■ **Selection**
UNITED STATES

SECURITIES AND EXCHANGE COMMISSION

WASHINGTON, DC 20549

 

 

 

FORM 8-K

 

 

 

CURRENT REPORT

Pursuant to Section 13 or 15(d)

of the Securities Exchange Act of 1934

 

Date of Report (Date of earliest event reported) May 4, 2021

 

 

 

LGBTQ LOYALTY HOLDINGS, INC.

(Exact Name of Registrant as Specified in its Charter)

 

 

 

Delaware   000-54867   80-0671280

(State or other jurisdiction

of incorporation)

 

(Commission

File Number)

 

(IRS Employer

Identification No.)

 

2435 Dixie Highway, Wilton Manors, FL   33305
(Address of principal executive offices)   (Zip Code)

 

Registrant’s telephone number, including area code (954) 947-6133

 

N/A

(Former name or former address, if changed since last report)

 

 

 

Check the appropriate box below if the Form 8-K filing is intended to simultaneously satisfy the filing obligation of the registrant under any of the following provisions (see General Instruction A.2. below):

 

[  ] Written communications pursuant to Rule 425 under the Securities Act (17 CFR 230.425)

■ **Provided material**
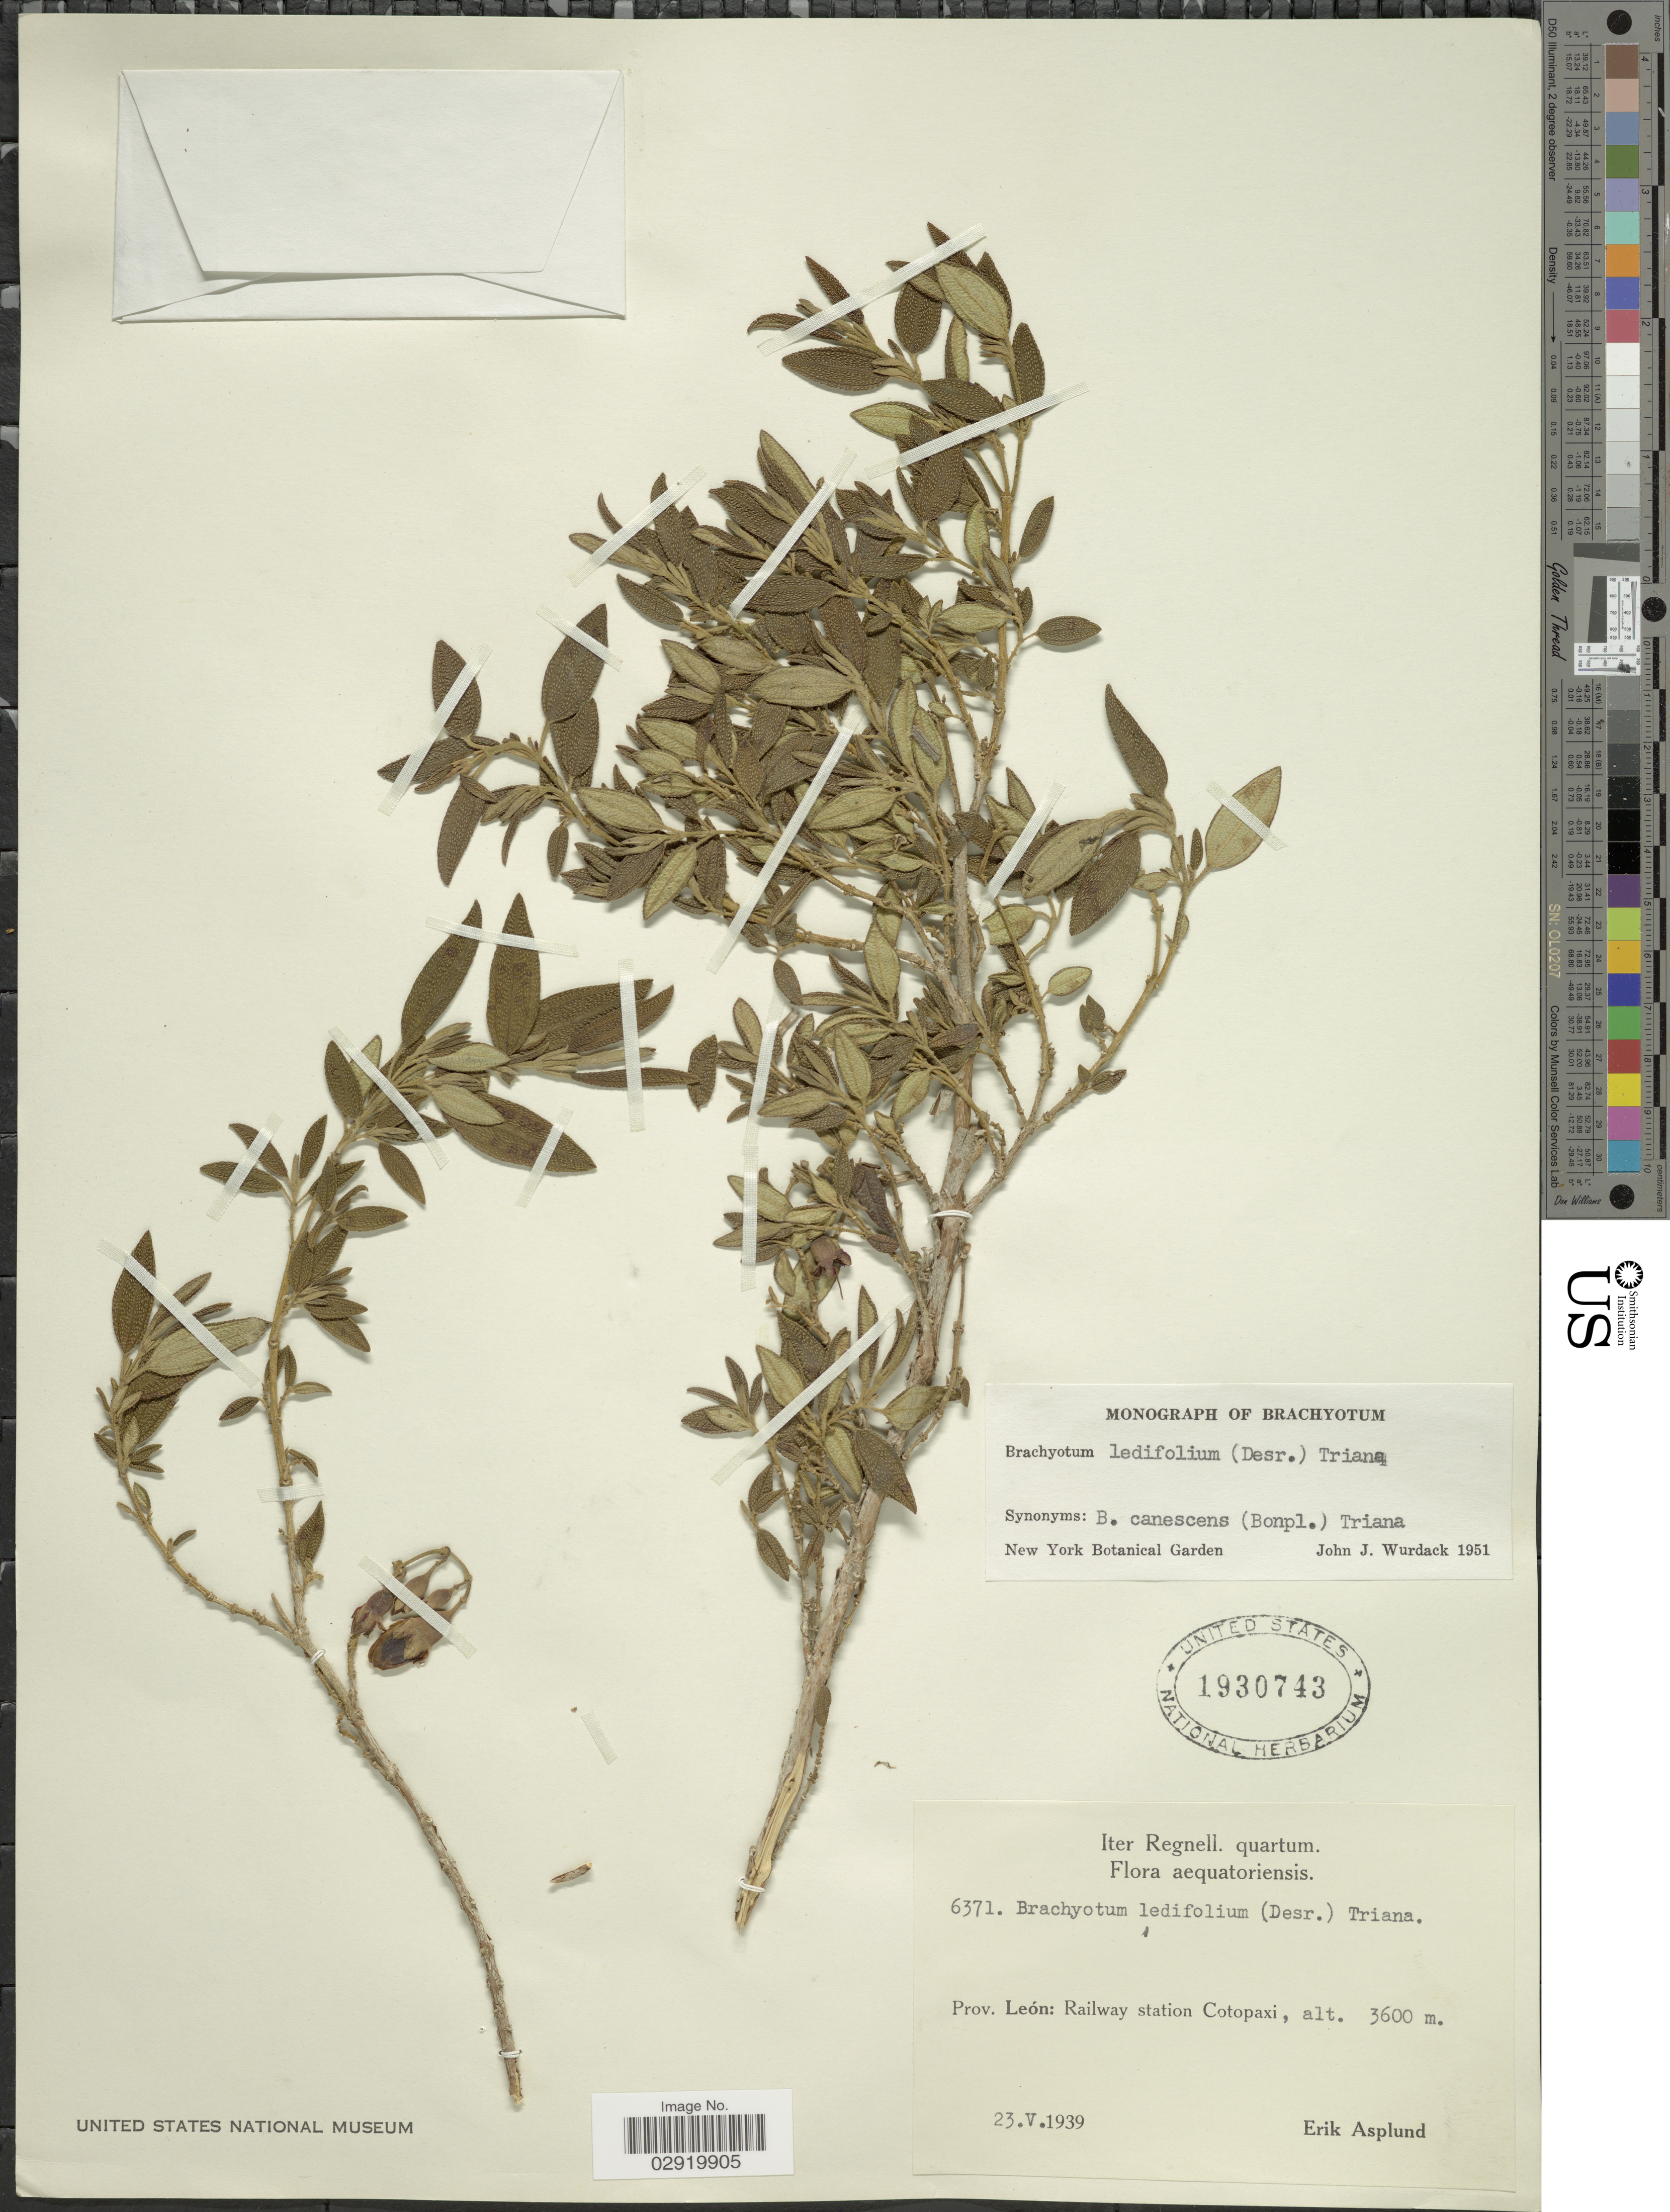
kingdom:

■ **Exercise requirements**
1 - Please translate this sentence from the Form 8-K into Spanish: "Check the appropriate box below if the Form 8-K filing is intended to simultaneously satisfy the filing obligation of the registrant under any of the following provisions (see General Instruction A.2. below):"
2 - In the Form 8-K, what is the date of the earliest event reported?

■ **List of solutions**
1 - Marque la casilla correspondiente a continuación si la presentación del Formulario 8-K tiene por objeto cumplir simultáneamente la obligación de presentación del registrante conforme a cualquiera de las siguientes disposiciones (véase la Instrucción General A.2. a continuación):

2 - May 4, 2021